The first three words with highest TF-IDF values in each topic are stress, growth, data, model, moisture, potential, results, water, different, soil, yield, using, study, two, and plant.

3.2. Sentiment Results

The sentiment analysis results of INC and INSM obtained by SnowNLP are shown in Figure 3 and Figure 4. The sentiment scores are between the limits of 0 and 1, 0 being negative and 1 positive in sentiments.

Figure 3. Sentiments of abstracts in INC by SnowNLP.

Figure 4. Sentiments of texts in INSM by SnowNLP.

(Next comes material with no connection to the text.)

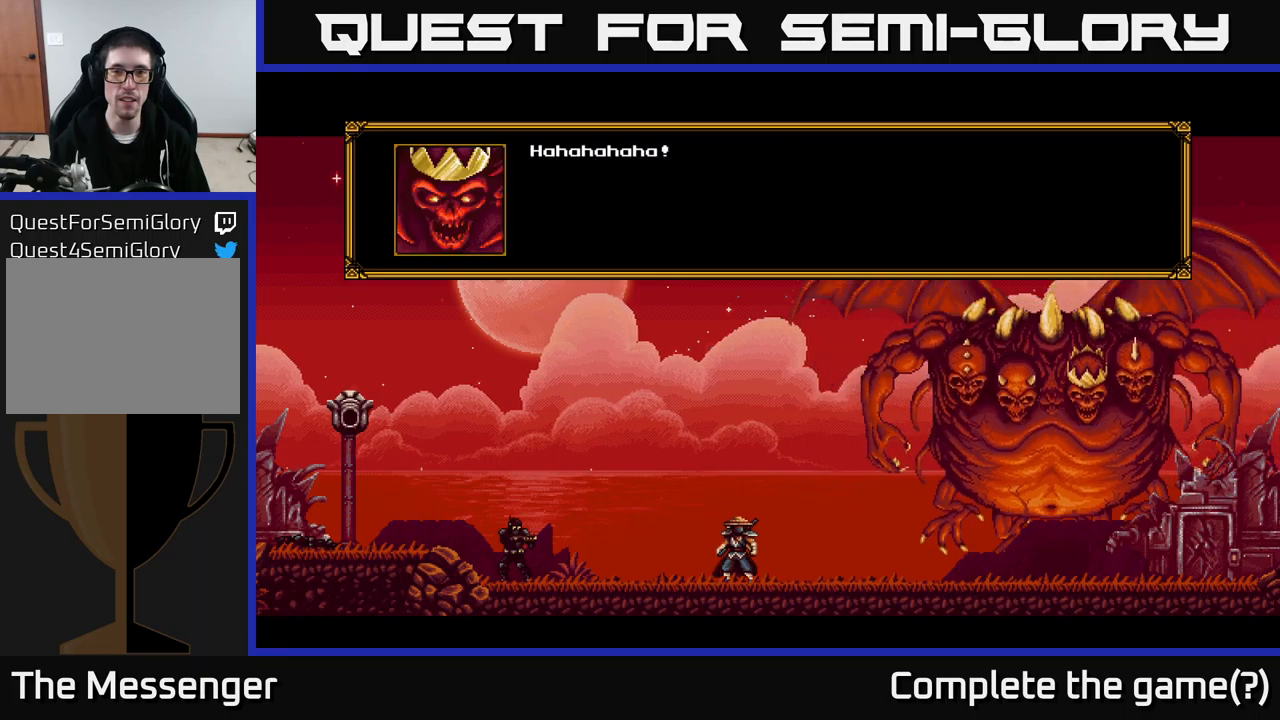
{"buttons": [], "right_stick": "center", "events": []}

The green dotted line in the figure shows the average sentiment (0.00010516297819778477) of the abstracts in INC.

The red dotted line shows the average sentiment (0.27732966047183893) of texts in INSM.

The sentiment scores obtained from TextBlob are shown in Figure 5 and Figure 6, of which the blue lines indicate the polarity and yellow lines indicate the subjectivity of the texts.

Figure 5. Sentiments of abstracts in INC by TextBlob.

Figure 6. Sentiments of texts in INSM by TextBlob.

The green dotted lines show the average subjectivity (INC average subjectivity 0.456681, INSM average subjectivity 0.245443) and the red dotted lines the average polarity (INC average polarity 0.090902, INSM average polarity 0.042876). The subjectivity suggests the proportion of facts and opinions and the polarity shows sentiments of texts. The values of subjectivity are between 0 and 1, 0 indicating more facts and 1 more personal opinions. The limits of polarity are between −1 and 1, the higher value signifying positive and the lower value negative in sentiments.

The sentiments of the texts in reference corpora CHC and CHSM by SnowNLP and TextBlob are shown in Figures 7-10.

Figure 7. Sentiments of abstracts in CHC by SnowNLP.

Figure 8. Sentiments of texts in CHSM by SnowNLP.

The average sentiments of CHC and CHSM by SnowNLP are 0.00005938709819871512 and 0.2656879456177752 respectively.

Figure 9. Sentiments of abstracts in CHC by TextBlob.

Figure 10. Sentiments of texts in CHSM by TextBlob.

The average polarity values of CHC and CHSM by TextBlob are 0.089434 and 0.032679 respectively and the average subjectivity values of CHC and CHSM are 0.490393 and 0.250492 respectively.

4. Discussions

4.1. High-Frequency Words and Keywords in INC

The high frequency words generated by Jieba_C and AntConc are the same, with frequency differences in words yield, study, and plant greater than 1, and grain less than 1 by AntConc. We search the words with Notepad manually to find that the respective counts of these words are 767, 353, 258, and 253, of which both methods give wrong counts for study and plant, and that Jieba_C and AntConc give the right frequency of words yield and grain respectively. The high-frequency words generated by FDist are nearly the same as those given by Jieba_C and AntConc except for the word compacted in the place of plant by the Jieba_C and AntConc. These data show that the high-frequency words by Jieba_C and AntConc are reliable; however, their frequencies may need further verification, and the words generated by FDist needs further confirmation.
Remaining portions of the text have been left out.